Sub-token ViT Embedding via Stochastic Resonance Transformers

We discover the presence of quantization artifacts in Vision Transformers (ViTs), which arise due to the image tokenization step inherent in these architectures. These artifacts result in coarsely quantized features, which negatively impact performance, especially on downstream dense prediction tasks. We present a zero-shot method to improve how pre-trained ViTs handle spatial quantization. In particular, we propose to ensemble the features obtained from perturbing input images via sub-token spatial translations, inspired by Stochastic Resonance, a method traditionally applied to climate dynamics and signal processing. We term our method ``Stochastic Resonance Transformer" (SRT), which we show can effectively super-resolve features of pre-trained ViTs, capturing more of the local fine-grained structures that might otherwise be neglected as a result of tokenization. SRT can be applied at any layer, on any task, and does not require any fine-tuning. The advantage of the former is evident when applied to monocular depth prediction, where we show that ensembling model outputs are detrimental while applying SRT on intermediate ViT features outperforms the baseline models by an average of 4.7% and 14.9% on the RMSE and RMSE-log metrics across three different architectures. When applied to semi-supervised video object segmentation, SRT also improves over the baseline models uniformly across all metrics, and by an average of 2.4% in F&J score. We further show that these quantization artifacts can be attenuated to some extent via self-distillation. On the unsupervised salient region segmentation, SRT improves upon the base model by an average of 2.1% on the maxF metric. Finally, despite operating purely on pixel-level features, SRT generalizes to non-dense prediction tasks such as image retrieval and object discovery, yielding consistent improvements of up to 2.6% and 1.0% respectively.

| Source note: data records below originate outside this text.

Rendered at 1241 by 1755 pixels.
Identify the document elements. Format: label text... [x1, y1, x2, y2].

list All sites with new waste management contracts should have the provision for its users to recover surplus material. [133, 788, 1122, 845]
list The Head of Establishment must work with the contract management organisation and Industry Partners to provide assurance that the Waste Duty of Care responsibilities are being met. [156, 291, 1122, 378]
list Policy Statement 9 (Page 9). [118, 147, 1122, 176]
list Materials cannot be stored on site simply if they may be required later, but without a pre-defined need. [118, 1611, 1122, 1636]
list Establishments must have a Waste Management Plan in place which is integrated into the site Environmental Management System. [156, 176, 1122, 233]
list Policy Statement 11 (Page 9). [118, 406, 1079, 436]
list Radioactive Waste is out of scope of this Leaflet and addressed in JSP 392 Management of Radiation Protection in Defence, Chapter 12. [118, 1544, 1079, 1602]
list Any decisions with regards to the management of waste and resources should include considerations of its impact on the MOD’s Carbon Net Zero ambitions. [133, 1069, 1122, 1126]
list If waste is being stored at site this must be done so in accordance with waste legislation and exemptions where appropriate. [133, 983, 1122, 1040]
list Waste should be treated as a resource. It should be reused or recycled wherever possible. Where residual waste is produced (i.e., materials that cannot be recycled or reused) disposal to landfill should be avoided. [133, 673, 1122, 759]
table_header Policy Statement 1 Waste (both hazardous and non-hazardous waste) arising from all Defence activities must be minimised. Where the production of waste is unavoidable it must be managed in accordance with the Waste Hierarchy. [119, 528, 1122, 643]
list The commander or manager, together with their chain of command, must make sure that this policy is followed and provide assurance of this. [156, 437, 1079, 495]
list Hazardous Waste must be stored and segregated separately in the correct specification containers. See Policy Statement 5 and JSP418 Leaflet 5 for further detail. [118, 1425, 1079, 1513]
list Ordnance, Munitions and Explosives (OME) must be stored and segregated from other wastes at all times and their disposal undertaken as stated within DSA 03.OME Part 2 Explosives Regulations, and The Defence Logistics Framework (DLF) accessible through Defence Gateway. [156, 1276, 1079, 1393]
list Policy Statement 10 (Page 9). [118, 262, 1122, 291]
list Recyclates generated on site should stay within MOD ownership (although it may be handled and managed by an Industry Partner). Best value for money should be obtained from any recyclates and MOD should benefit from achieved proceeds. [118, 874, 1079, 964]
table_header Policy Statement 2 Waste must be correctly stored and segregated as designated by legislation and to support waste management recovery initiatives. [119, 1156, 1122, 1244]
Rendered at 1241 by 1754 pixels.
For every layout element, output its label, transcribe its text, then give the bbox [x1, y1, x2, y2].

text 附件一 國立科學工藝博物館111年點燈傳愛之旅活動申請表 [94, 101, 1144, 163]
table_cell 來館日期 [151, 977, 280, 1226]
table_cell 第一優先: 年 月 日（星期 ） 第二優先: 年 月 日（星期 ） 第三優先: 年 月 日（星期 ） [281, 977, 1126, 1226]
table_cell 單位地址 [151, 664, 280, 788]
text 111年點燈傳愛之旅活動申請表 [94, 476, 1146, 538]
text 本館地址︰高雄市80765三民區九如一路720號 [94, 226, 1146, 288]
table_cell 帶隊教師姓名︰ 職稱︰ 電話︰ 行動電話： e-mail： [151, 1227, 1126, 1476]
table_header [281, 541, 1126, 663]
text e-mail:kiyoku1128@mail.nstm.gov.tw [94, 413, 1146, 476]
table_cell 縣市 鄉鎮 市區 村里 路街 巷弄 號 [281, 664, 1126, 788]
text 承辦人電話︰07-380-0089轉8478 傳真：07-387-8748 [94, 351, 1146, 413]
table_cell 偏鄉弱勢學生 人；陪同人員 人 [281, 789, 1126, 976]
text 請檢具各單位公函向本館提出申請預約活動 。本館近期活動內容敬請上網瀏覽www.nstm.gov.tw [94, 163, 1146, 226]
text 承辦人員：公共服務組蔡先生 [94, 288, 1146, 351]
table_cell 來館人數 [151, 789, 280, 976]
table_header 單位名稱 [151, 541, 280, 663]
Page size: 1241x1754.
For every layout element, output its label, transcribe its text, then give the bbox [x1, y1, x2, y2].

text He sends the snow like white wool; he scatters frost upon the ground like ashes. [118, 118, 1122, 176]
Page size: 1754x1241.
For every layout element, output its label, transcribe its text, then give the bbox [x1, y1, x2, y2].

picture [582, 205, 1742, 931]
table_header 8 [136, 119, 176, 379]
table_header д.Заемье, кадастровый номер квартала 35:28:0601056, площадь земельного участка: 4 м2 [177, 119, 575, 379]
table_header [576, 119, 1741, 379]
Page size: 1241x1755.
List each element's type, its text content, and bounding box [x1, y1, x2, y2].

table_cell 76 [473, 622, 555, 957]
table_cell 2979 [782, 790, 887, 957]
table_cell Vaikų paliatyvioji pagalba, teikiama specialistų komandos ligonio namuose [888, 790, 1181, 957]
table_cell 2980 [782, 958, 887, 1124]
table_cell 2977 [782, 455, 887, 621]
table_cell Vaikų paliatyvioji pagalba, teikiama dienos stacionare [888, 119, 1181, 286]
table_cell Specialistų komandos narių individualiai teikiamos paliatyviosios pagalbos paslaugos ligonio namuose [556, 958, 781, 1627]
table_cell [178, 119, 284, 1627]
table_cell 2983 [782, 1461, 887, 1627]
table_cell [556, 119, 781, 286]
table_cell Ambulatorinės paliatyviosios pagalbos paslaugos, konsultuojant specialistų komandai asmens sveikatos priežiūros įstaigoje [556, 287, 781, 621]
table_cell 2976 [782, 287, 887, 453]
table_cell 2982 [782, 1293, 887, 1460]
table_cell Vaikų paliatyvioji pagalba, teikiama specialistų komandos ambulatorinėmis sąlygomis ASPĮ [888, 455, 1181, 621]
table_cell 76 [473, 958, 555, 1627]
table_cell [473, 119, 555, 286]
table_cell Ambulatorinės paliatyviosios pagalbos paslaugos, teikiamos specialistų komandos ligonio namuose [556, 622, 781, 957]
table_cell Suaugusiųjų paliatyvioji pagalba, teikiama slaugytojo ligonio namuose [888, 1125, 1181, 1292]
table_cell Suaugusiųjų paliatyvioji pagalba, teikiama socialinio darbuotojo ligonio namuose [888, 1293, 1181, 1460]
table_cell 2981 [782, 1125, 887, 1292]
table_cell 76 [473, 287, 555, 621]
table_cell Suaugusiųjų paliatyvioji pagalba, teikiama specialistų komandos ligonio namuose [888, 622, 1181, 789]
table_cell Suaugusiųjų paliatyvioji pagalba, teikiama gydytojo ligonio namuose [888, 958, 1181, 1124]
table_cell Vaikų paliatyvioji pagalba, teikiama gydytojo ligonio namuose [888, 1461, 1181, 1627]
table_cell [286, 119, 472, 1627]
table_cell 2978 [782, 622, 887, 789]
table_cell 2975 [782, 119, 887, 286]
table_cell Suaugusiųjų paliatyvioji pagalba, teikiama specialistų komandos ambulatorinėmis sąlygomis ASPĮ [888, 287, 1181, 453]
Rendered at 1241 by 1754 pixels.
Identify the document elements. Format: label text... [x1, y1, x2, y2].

翻译：我们发现视觉变换器（ViTs）中存在由图像标记化步骤引起的量化伪影。这些伪影导致特征粗糙量化，对模型性能产生负面影响，尤其在密集预测下游任务中。我们提出一种零样本方法以改善预训练ViT处理空间量化的能力。具体而言，受随机共振（一种常用于气候动力学和信号处理的方法）启发，我们通过子词元空间平移扰动输入图像，集成由此产生的特征。我们将该方法命名为“随机共振变换器”（SRT），实验表明其能有效超分辨率预训练ViT的特征，捕捉因标记化可能被忽略的局部细粒度结构。SRT可应用于任意层与任务，且无需微调。在单目深度预测任务中，该方法优势显著：模型输出集成有害，而将SRT应用于中间ViT特征时，在三种不同架构下，均方根误差（RMSE）和对数均方根误差（RMSE-log）指标分别平均提升4.7%和14.9%。应用于半监督视频目标分割时，SRT在所有指标上均一致超越基线模型，F&J分数平均提升2.4%。进一步研究表明，通过自蒸馏可部分削弱此类量化伪影。在无监督显著区域分割中，SRT在maxF指标上平均提升基线模型2.1%。最后，尽管仅基于像素级特征，SRT仍可泛化至非密集预测任务（如图像检索与目标发现），分别带来稳定提升（最高达2.6%与1.0%）。